Die einfachste Frage, die Sie bisher gestellt haben. Der Preis wird zum wichtigsten Indikator hochstilisiert und verdrängt in großen Teilen die wichtige Frage zu enkeltauglicher Wirtschaftsweise. Politik muss den Rahmen schaffen, damit angemessene Gewinne auch bei uns Produzenten landen.

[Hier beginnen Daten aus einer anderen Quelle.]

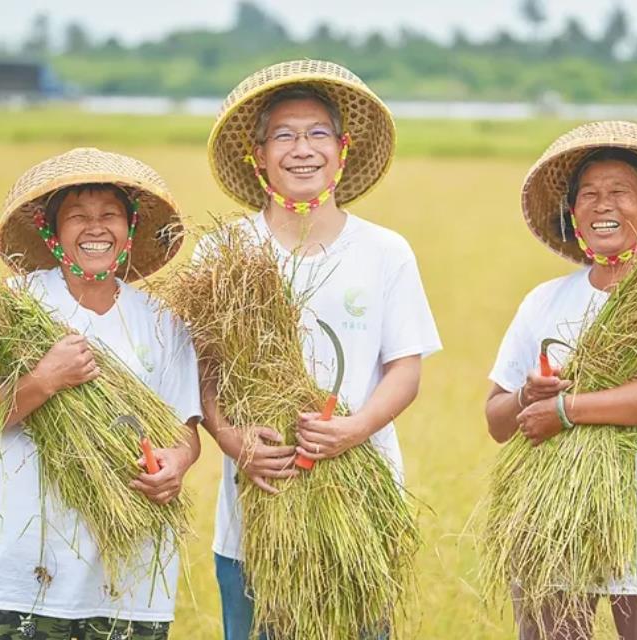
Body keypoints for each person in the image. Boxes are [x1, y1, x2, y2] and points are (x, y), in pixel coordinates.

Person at [202, 59, 442, 639]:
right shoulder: (225, 250)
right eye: (283, 135)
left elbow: (404, 370)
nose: (301, 149)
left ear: (343, 147)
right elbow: (203, 374)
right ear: (258, 155)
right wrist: (236, 443)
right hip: (257, 510)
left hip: (360, 508)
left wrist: (355, 429)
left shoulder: (384, 252)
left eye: (316, 134)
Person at [486, 121, 637, 639]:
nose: (602, 205)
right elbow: (497, 418)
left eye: (620, 192)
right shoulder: (543, 302)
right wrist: (528, 397)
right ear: (572, 214)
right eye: (588, 194)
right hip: (552, 535)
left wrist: (566, 411)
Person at [0, 147, 202, 640]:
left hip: (132, 576)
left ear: (130, 230)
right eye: (78, 217)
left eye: (110, 215)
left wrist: (176, 466)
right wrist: (44, 379)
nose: (96, 228)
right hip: (26, 570)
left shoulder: (161, 322)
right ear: (52, 232)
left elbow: (186, 433)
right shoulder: (13, 305)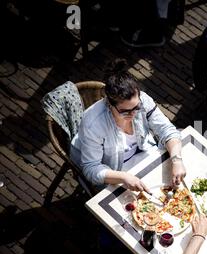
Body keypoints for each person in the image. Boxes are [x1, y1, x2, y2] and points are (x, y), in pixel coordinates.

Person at [70, 59, 185, 192]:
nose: (134, 114)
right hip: (115, 169)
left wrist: (177, 161)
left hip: (142, 152)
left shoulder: (143, 100)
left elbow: (167, 129)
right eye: (125, 111)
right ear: (109, 103)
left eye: (137, 107)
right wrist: (124, 177)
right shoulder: (93, 124)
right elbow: (91, 168)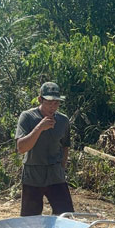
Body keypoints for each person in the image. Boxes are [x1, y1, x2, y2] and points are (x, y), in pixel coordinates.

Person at [15, 82, 74, 216]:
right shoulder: (28, 117)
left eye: (56, 103)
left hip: (55, 175)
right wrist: (39, 128)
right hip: (33, 175)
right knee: (30, 219)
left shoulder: (63, 120)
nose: (53, 107)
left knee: (66, 215)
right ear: (40, 100)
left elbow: (65, 146)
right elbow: (21, 148)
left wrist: (61, 168)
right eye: (49, 103)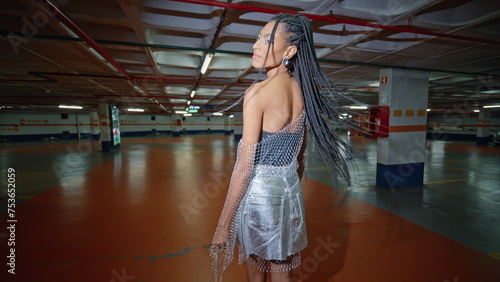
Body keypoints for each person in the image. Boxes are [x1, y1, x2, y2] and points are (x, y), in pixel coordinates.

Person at [210, 13, 359, 282]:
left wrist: (224, 225)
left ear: (289, 50)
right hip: (289, 193)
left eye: (267, 40)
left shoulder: (257, 93)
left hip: (260, 195)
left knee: (256, 273)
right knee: (282, 271)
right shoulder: (302, 92)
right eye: (257, 38)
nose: (256, 45)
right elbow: (300, 154)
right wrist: (290, 185)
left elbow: (244, 167)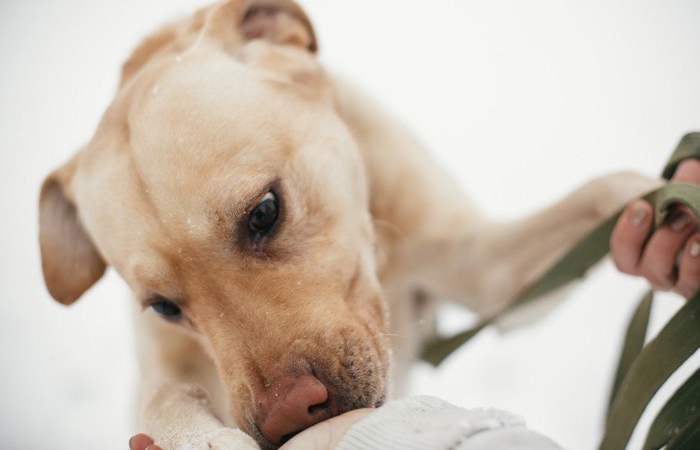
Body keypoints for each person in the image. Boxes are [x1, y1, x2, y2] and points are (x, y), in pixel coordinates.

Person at [129, 159, 700, 450]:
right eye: (167, 305)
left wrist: (616, 202)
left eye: (262, 217)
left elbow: (492, 275)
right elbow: (167, 377)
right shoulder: (147, 212)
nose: (278, 411)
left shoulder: (332, 143)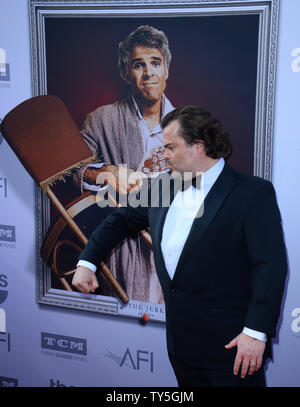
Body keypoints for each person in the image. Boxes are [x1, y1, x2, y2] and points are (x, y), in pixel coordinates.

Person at [72, 106, 287, 387]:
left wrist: (256, 333)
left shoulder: (252, 193)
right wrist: (87, 262)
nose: (164, 155)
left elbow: (269, 266)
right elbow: (119, 222)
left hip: (234, 348)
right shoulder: (162, 185)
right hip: (181, 346)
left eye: (171, 147)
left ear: (199, 146)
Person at [73, 25, 174, 303]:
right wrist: (103, 173)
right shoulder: (101, 120)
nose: (148, 73)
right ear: (126, 74)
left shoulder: (188, 124)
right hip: (123, 252)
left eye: (155, 63)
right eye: (138, 65)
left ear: (166, 69)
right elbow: (71, 170)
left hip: (174, 252)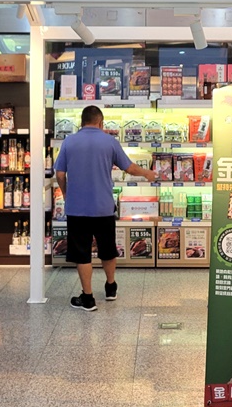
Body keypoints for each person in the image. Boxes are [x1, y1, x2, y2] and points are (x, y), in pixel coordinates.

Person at [54, 105, 156, 311]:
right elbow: (130, 168)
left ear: (81, 122)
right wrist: (147, 173)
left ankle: (88, 298)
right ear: (101, 122)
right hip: (104, 207)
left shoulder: (69, 141)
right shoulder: (110, 141)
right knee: (107, 249)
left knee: (82, 253)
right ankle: (110, 288)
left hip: (78, 209)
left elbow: (60, 174)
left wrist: (66, 194)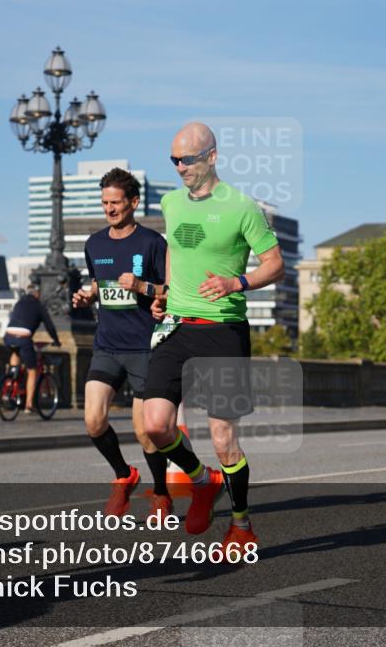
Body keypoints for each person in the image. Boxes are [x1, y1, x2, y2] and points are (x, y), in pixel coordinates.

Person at [143, 122, 284, 554]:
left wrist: (235, 282)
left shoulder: (242, 207)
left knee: (223, 437)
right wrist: (165, 293)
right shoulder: (170, 202)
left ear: (212, 157)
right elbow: (173, 252)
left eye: (187, 159)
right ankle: (203, 483)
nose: (179, 167)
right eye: (174, 160)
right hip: (178, 326)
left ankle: (241, 525)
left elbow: (275, 264)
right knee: (156, 426)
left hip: (223, 329)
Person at [71, 167, 172, 518]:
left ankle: (161, 492)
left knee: (146, 433)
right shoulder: (94, 244)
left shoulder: (152, 243)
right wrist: (87, 295)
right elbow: (100, 283)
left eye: (115, 202)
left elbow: (172, 291)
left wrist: (144, 287)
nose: (110, 209)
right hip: (107, 345)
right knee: (93, 421)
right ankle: (123, 475)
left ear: (133, 202)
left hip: (145, 347)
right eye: (104, 203)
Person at [2, 284, 60, 411]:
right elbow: (49, 326)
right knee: (32, 371)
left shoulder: (19, 303)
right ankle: (28, 404)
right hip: (23, 337)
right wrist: (56, 340)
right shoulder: (38, 306)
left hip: (9, 334)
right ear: (37, 293)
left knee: (15, 354)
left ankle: (10, 381)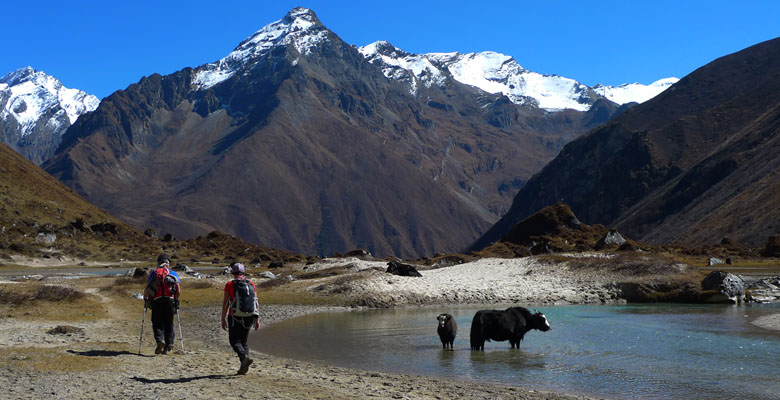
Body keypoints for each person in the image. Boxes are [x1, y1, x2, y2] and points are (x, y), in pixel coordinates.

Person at [221, 262, 260, 375]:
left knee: (234, 341)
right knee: (244, 341)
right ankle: (244, 364)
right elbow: (256, 302)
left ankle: (244, 358)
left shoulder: (230, 284)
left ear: (233, 272)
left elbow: (225, 303)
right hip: (250, 315)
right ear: (243, 272)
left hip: (234, 316)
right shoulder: (251, 284)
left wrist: (223, 318)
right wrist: (257, 319)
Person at [144, 254, 181, 355]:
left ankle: (160, 340)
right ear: (167, 263)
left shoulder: (153, 273)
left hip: (157, 301)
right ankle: (169, 344)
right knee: (169, 323)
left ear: (158, 262)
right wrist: (176, 300)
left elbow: (147, 289)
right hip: (170, 301)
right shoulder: (172, 273)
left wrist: (146, 299)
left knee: (157, 322)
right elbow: (178, 290)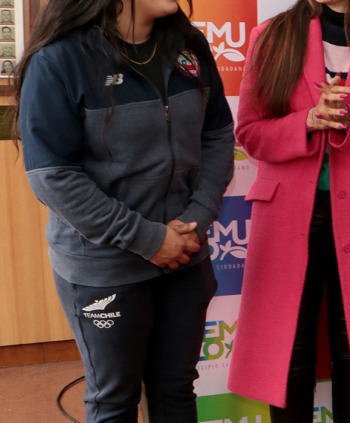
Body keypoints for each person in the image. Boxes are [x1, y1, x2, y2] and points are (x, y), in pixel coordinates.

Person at [13, 0, 234, 420]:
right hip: (105, 265)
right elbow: (54, 176)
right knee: (114, 399)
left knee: (177, 389)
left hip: (185, 255)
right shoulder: (59, 60)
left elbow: (218, 136)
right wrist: (149, 239)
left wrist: (196, 218)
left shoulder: (189, 45)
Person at [226, 0, 350, 420]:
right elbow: (250, 133)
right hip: (286, 217)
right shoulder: (272, 37)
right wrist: (308, 120)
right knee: (288, 349)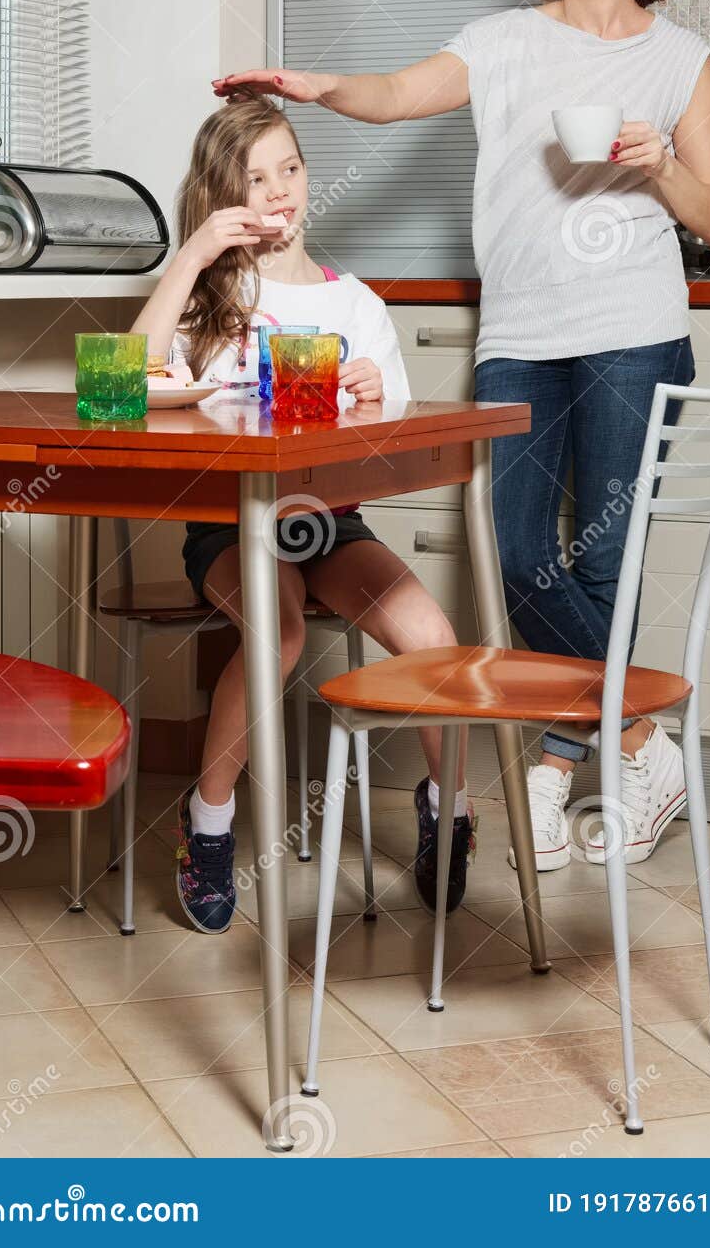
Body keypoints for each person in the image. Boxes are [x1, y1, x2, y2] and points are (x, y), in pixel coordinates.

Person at [212, 0, 710, 875]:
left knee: (595, 560)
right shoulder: (500, 41)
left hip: (632, 330)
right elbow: (402, 92)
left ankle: (550, 765)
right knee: (513, 553)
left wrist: (659, 163)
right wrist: (317, 86)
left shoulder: (679, 61)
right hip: (521, 337)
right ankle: (638, 742)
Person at [132, 94, 474, 931]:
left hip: (330, 522)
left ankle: (447, 807)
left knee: (433, 636)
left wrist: (366, 395)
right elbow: (127, 376)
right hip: (230, 524)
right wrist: (195, 254)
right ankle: (207, 824)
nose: (279, 190)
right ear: (223, 196)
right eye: (255, 179)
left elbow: (393, 437)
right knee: (279, 634)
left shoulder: (353, 305)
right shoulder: (212, 304)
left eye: (290, 168)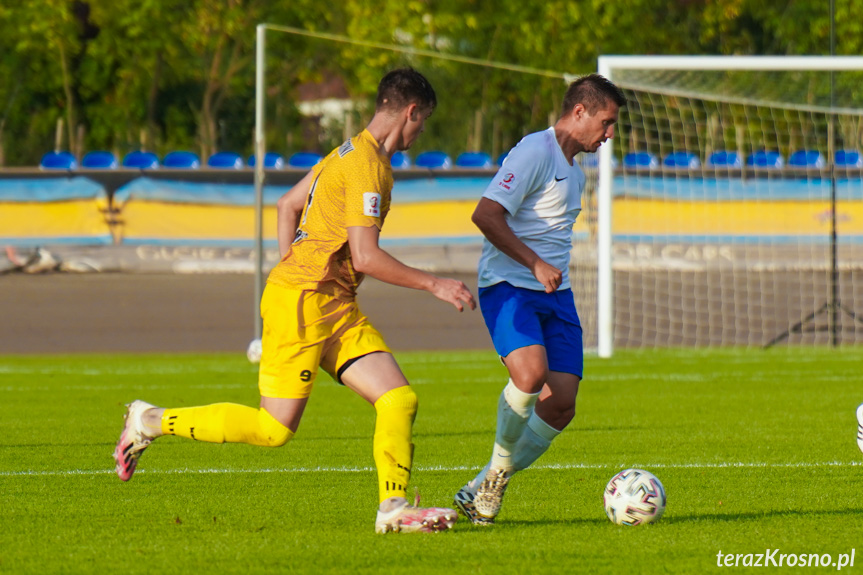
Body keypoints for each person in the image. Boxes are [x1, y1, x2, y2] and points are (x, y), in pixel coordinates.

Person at [113, 68, 476, 534]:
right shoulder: (365, 165)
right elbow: (365, 256)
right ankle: (148, 420)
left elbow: (287, 204)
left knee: (398, 399)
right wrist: (434, 284)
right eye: (422, 120)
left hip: (332, 304)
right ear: (410, 111)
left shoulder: (345, 151)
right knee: (274, 430)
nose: (421, 131)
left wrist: (294, 263)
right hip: (305, 303)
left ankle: (393, 509)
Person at [452, 74, 626, 525]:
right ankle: (493, 483)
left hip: (556, 294)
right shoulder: (535, 150)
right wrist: (533, 263)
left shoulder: (575, 168)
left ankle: (486, 480)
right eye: (606, 123)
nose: (610, 135)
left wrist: (546, 271)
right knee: (529, 377)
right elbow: (485, 214)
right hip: (510, 287)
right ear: (579, 112)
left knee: (562, 403)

Haben Sie einen Wunsch an den Handel?
Das Miteinander mit unseren Handelspartnern ist kein Wunschkonzert, sondern eine Partnerschaft unter Marktbedingungen. Was mir manchmal fehlt, ist der Spirit etwas Neues anzugehen und durchzusetzen. Das waren unsere Vorgängergenrationen mutiger. Heute wird mir zu viel verteidigt, statt in die Offensive zu gehen. Der Wettbewerb unter den Handelsunternehmen ist immens hoch. Da kommt man schnell zwischen oder unter die Räder. Sie wissen, dass wir seit fast 15 Jahren Sponsorpartner beim 1.FC Union Berlin sind. Dieser Spirit ist es, der uns bewegt.

Sollten Rabattschlachten des Handels in Zukunft außen vor bleiben?
Ich bin kein Träumer. Aber gegenseitiges Verständnis, dass die letzten 3 Krisenjahre in unserer Branche nur gemeinsam zu bewältigen sind, ist wichtig. Immerhin geht es hier am Standort auch um 550 Arbeitsplätze in einer ländlichen Region im Bundesland Brandenburg.